Feature

Could Obama really legalize undocumented immigrants by executive order?

Marco Rubio's claim is the latest attempt to get the GOP to budge on immigration

With momentum on immigration reform grinding to a halt, Sen. Marco Rubio (R-Fla.) is trying to motivate Republicans by invoking the ultimate conservative bogeyman: President Barack Obama.

"I believe that this president will be tempted, if nothing happens in Congress, he will be tempted to issue an executive order like he did for the DREAM Act kids a year ago, where he basically legalizes 11 million people by the sign of a pen," Rubio told Preston Scott on Tallahassee's WFLA radio. "Now, we won't get an E-Verify, we won't get any border security. But he'll legalize them."

Rubio is the Republican face of bipartisan immigration bill that passed the Senate in June, in what is increasingly looking like a disastrous political decision for the once-rising star, given the GOP base's opposition to the legislation. The bill includes liberal priorities, like a path to citizenship, as well as conservative ones that Rubio mentioned: Beefed-up border control and tougher legal status verification under a program called E-Verify.

Rubio's suggestion is that unless the GOP-led House gets on board, Obama will ram through a Democratic wish list of immigration reforms, while leaving Republicans in the lurch.

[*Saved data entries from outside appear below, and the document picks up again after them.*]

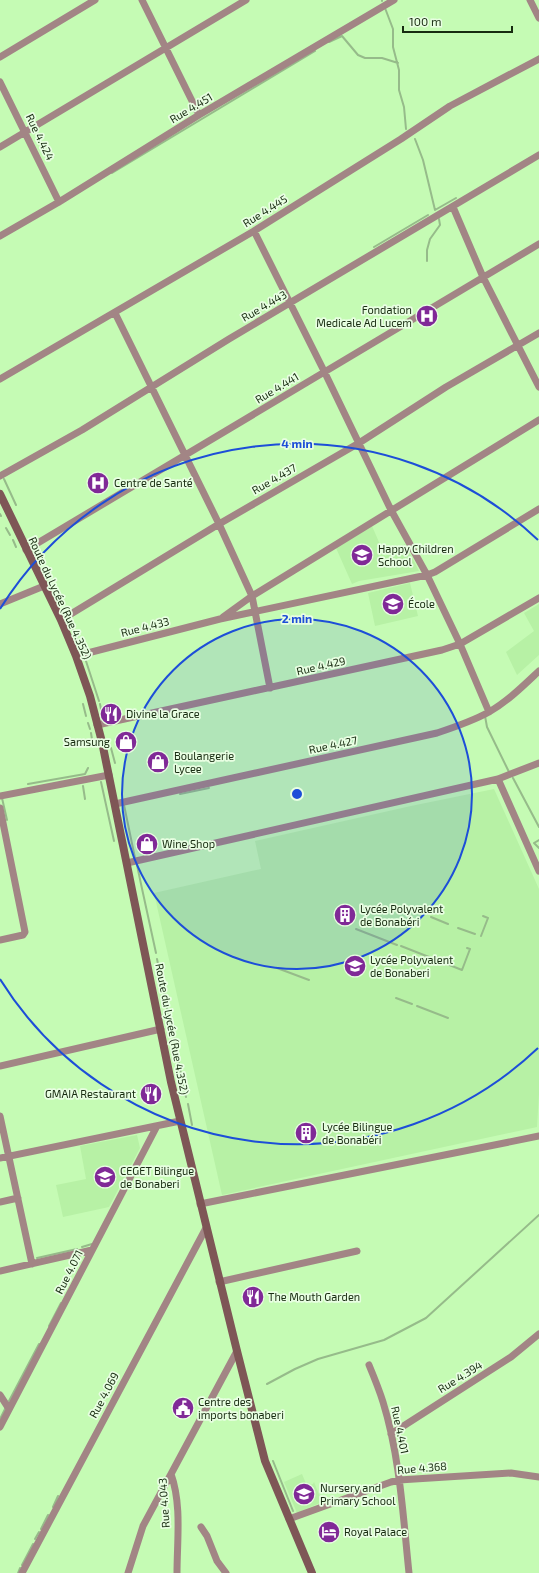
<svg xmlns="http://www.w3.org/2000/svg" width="539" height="1573" viewBox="0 0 539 1573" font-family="'Exo 2',sans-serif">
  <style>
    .built { fill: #b7f1a5 }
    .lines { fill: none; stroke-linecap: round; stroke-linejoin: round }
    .stream { stroke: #96bb8a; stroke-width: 2 }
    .street { stroke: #a28585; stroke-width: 7 }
    .secondary { stroke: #7e5656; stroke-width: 8 }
    .ring { fill: none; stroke: #1d4ed8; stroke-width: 2 }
    .labels { text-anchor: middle; stroke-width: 3.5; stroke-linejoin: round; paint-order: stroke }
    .street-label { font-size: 11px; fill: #172b10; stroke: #e8fee2 }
    .poi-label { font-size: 11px; fill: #172b10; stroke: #e8fee2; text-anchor: start }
    .centre { fill: #1d4ed8; stroke: #e8fee2; stroke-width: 2 }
    .ring-label { font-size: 12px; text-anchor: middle; font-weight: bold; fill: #1d4ed8; stroke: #e8fee2; stroke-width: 3.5; stroke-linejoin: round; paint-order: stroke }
  </style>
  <rect width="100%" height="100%" fill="#c5fbb4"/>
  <path class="built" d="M 372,526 L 385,556 L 405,544 L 419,571 L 359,581 L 352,584 L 336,548 Z
    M 410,583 L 418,616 L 375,626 L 368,593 Z
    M 539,604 L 539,655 L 517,675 L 506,652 L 534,631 L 524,613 Z
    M 494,789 L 539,889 L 539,1094 L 537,1127 L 222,1195 L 154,893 L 261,869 L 255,841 L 411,806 Z
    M 137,1135 L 140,1148 L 109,1207 L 63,1217 L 56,1185 L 86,1179 L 80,1146 Z
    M 302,1474 L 307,1486 L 313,1484 L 314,1482 L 322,1502 L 297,1513 L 284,1482 Z"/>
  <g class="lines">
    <path class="stream" d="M 382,0 L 382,1
      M 385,8 L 393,29 L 393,47 L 399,70 L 399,90 L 404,107 L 406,129
      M 329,42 L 342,36 L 358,55 L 365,58 L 382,58 L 398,63
      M 415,139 L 423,160 L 435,210 L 456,198
      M 112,173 L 315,51
      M 374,247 L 428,215
      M 427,261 L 427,250 L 430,239 L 440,225 L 439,219
      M 4,479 L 16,505
      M 0,514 L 1,516
      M 6,528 L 10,535
      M 13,540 L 16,547
      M 68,618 L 82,651
      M 85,658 L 99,701
      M 83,704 L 86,716
      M 100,704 L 103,719
      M 485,716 L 487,727 L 509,772
      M 88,723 L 90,729
      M 91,733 L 93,746
      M 111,748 L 115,763
      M 513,778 L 539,827
      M 101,782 L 114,841
      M 28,784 L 85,774 L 88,768
      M 83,786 L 85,799
      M 180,794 L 209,788
      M 2,798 L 7,820
      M 124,805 L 135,858
      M 539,840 L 534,843 L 539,848
      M 137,865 L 141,884
      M 141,884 L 156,953
      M 431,917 L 448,924
      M 458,928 L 475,934
      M 356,929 L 397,945
      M 481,936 L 488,918 L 483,916
      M 401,946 L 462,970 L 470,949 L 467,948
      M 157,959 L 165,997
      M 277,968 L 309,980
      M 396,998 L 412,1004
      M 166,1003 L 186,1097
      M 417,1006 L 448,1018
      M 188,1104 L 192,1125
      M 82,1247 L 92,1244
      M 37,1258 L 77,1249
      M 49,1326 L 61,1303
      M 267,1384 L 295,1369 L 318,1359 L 384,1340 L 426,1318 L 539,1215
      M 9,1401 L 39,1344
      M 0,1419 L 6,1407
      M 273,1461 L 293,1511
      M 53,1507 L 58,1496
      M 41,1529 L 48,1515
      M 35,1539 L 39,1532
      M 22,1565 L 33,1544
      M 18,1573 L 20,1568"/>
    <path class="street" d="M 142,0 L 199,115
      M 530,0 L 539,18
      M 0,57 L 95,0
      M 0,82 L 59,202
      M 0,147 L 246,0
      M 453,207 L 483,277 L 539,387
      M 254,231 L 325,373 L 391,510 L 427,575 L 460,644 L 489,712
      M 0,236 L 59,202 L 199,115 L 394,0
      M 115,313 L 219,524 L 252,596 L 270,688
      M 0,379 L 254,231 L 401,139 L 450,106 L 539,59
      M 0,476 L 82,430 L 229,339 L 539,155
      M 26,550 L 539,244
      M 0,604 L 44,586
      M 223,617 L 252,596 L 539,420
      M 61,620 L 219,524 L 359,443 L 446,387 L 539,333
      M 76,656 L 220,619 L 427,575 L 435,572 L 539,509
      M 97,725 L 442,650 L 460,644 L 539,598
      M 498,779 L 539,871
      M 0,796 L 109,775
      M 115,804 L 437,733 C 455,727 473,721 489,712 C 508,701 523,686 539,671
      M 0,808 L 25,932 L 23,935 L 0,940
      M 127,863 L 498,779 L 539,763
      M 0,1066 L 161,1029
      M 0,1116 L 32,1264
      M 0,1158 L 180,1121
      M 0,1202 L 18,1198
      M 200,1204 L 539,1136
      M 0,1271 L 92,1250
      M 219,1282 L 357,1251
      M 369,1365 C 374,1377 379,1389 383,1402 C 400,1457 403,1516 409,1573
      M 0,1395 L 9,1409
      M 0,1427 L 157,1126
      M 391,1434 L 511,1357 L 539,1334
      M 289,1519 L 391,1482 L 399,1480 L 511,1473 L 539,1477
      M 201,1527 L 207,1536 L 217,1561 L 226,1573
      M 22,1573 L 206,1228
      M 128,1573 L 143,1526 L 171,1474
      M 177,1573 C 177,1541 182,1505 171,1474 L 237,1351"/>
    <path class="secondary" d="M 0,494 L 61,620 L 76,656 L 90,696 L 102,742 L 171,1082 L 237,1351 L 265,1461 L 312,1573"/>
  </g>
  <circle cx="297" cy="794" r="175" fill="#1d4ed8" fill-opacity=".12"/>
  <g class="ring">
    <circle cx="297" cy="794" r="175"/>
    <path d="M538 1048A350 350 0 0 1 0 979M0 609A350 350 0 0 1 538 540"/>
  </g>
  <defs>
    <g id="hospital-disc" transform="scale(1.15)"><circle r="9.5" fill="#802997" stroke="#e8fee2"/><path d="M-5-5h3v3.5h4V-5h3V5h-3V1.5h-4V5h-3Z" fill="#fff"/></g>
    <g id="school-disc" transform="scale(1.15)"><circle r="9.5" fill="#802997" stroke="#e8fee2"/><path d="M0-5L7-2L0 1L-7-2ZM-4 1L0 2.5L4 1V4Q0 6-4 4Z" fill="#fff"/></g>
    <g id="restaurant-disc" transform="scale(1.15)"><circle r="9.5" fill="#802997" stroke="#e8fee2"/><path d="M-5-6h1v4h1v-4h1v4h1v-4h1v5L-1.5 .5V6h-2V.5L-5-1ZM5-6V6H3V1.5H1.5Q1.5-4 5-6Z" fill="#fff"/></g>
    <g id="shop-disc" transform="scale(1.15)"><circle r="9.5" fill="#802997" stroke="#e8fee2"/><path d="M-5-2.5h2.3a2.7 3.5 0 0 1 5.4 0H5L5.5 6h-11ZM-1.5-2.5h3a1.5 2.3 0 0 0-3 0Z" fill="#fff"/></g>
    <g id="building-disc" transform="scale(1.15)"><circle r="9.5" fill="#802997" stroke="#e8fee2"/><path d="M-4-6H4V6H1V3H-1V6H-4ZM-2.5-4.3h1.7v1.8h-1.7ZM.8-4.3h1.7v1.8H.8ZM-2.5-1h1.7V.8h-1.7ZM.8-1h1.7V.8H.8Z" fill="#fff"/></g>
    <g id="civic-disc" transform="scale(1.15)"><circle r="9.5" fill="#802997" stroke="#e8fee2"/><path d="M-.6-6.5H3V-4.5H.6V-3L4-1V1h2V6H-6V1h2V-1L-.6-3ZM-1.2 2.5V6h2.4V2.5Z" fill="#fff"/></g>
    <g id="hotel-disc" transform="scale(1.15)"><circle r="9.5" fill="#802997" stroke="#e8fee2"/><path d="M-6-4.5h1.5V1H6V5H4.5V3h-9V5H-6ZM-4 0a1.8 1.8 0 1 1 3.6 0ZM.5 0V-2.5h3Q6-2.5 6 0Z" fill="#fff"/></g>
  </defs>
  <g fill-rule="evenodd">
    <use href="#hospital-disc" x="427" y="316"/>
    <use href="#hospital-disc" x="98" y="483"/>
    <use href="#school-disc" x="362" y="555"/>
    <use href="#school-disc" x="393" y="604"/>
    <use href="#restaurant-disc" x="111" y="714"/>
    <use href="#shop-disc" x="126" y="742"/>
    <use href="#shop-disc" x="158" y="762"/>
    <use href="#shop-disc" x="147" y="844"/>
    <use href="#building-disc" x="345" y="915"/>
    <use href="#school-disc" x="355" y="966"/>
    <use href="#restaurant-disc" x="151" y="1094"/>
    <use href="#building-disc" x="306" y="1133"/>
    <use href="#school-disc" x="105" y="1177"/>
    <use href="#restaurant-disc" x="253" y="1297"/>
    <use href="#civic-disc" x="183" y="1408"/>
    <use href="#school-disc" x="304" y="1494"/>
    <use href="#hotel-disc" x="329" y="1532"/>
  </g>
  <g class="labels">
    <g class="street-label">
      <text transform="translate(191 108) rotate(-31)" y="4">Rue 4.451</text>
      <text transform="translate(40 137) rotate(64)" y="4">Rue 4.424</text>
      <text transform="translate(265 211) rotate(-32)" y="4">Rue 4.445</text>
      <text transform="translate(264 306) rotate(-30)" y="4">Rue 4.443</text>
      <text transform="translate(277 388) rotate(-31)" y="4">Rue 4.441</text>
      <text transform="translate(274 479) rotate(-30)" y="4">Rue 4.437</text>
      <text transform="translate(60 598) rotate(65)" y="4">Route du Lycée (Rue 4.352)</text>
      <text transform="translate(145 627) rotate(-14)" y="4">Rue 4.433</text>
      <text transform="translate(321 666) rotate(-13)" y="4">Rue 4.429</text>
      <text transform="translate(333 745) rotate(-12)" y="4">Rue 4.427</text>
      <text transform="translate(172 1029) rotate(79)" y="4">Route du Lycée (Rue 4.352)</text>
      <text transform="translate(69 1272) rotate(-63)" y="4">Rue 4.071</text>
      <text transform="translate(460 1377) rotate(-32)" y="4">Rue 4.394</text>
      <text transform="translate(104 1395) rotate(-62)" y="4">Rue 4.069</text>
      <text transform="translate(400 1430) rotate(78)" y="4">Rue 4.401</text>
      <text transform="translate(422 1468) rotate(-5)" y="4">Rue 4.368</text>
      <text transform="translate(164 1503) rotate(-94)" y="4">Rue 4.043</text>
    </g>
    <g class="poi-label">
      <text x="412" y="314" text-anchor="end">Fondation<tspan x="412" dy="13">Medicale Ad Lucem</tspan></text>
      <text x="114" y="487">Centre de Santé</text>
      <text x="378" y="553">Happy Children<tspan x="378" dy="13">School</tspan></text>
      <text x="408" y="608">École</text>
      <text x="126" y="718">Divine la Grace</text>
      <text x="110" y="746" text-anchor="end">Samsung</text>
      <text x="174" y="760">Boulangerie<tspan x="174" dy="13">Lycee</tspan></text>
      <text x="162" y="848">Wine Shop</text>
      <text x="360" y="913">Lycée Polyvalent<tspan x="360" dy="13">de Bonabéri</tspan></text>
      <text x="370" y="964">Lycée Polyvalent<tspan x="370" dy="13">de Bonaberi</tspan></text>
      <text x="136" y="1098" text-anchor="end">GMAIA Restaurant</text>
      <text x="322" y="1131">Lycée Bilingue<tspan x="322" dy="13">de Bonabéri</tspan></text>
      <text x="120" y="1175">CEGET Bilingue<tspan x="120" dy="13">de Bonaberi</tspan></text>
      <text x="268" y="1301">The Mouth Garden</text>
      <text x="198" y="1406">Centre des<tspan x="198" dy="13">imports bonaberi</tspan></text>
      <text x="320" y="1492">Nursery and<tspan x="320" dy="13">Primary School</tspan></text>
      <text x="344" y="1536">Royal Palace</text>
    </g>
  </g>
  <circle cx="297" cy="794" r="6" class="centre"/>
  <g class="ring-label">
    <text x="297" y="448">4 min</text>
    <text x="297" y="623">2 min</text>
  </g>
  <path d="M403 26v6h109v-6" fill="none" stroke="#172b10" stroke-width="2"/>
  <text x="409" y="26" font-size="12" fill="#172b10" stroke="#e8fee2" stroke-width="3" paint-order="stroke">100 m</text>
</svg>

The "executive order" Rubio is referring to happened in June 2012, when Obama issued a policy directive that gave people who would have been eligible for the failed DREAM Act a temporary reprieve from the threat of deportation. (The DREAM Act would have provided a path to legal residency to certain, qualified undocumented immigrants who were brought to the U.S. as children.)

The move angered conservatives, and some liberals have wondered if he could issue a similar order for all of America's 11 million undocumented immigrants.

"It's not an empty threat," Frank Sharry, executive director of immigration advocacy group America's Voice, told Politico. "If Republicans block reform with a path to citizenship, immigration reform activists will look at all their options, including broad executive action."

The White House, however, denied that it was planning to do any such thing.

"The only solution to this problem is for Congress to fix the broken immigration system by passing comprehensive reform," said White House spokesman Bobby Whithorne.

President Obama expressed a similar sentiment in January to Telemundo's Jose Diaz-Balart:

I'm not a king. You know, my job as the head of the executive branch ultimately is to carry out the law. And, you know, when it comes to enforcement of our immigration laws, we've got some discretion. We can prioritize what we do. But we can't simply ignore the law. [NBC Latino]

Several conservatives agreed with the White House that Rubio was making empty threats.

"Rubio is trying to play on the worst fears of conservatives to push through his amnesty," Roy Beck, leader of anti-immigration group NumbersUSA, told Politico. "I don't think conservatives are going to buy it.”

Conn Carroll, conservative writer for The Washington Examiner, also found fault with Rubio's logic:

While liberals might hope Rubio's warning could convince Republican lawmakers to compromise on immigration reform, many, like The Washington Post's Greg Sargent, aren't holding their breath.

"The willingness to believe the worst of Obama collided with hatred of amnesty, and hatred of amnesty won," Sargent wrote. "Still, it was worth a try."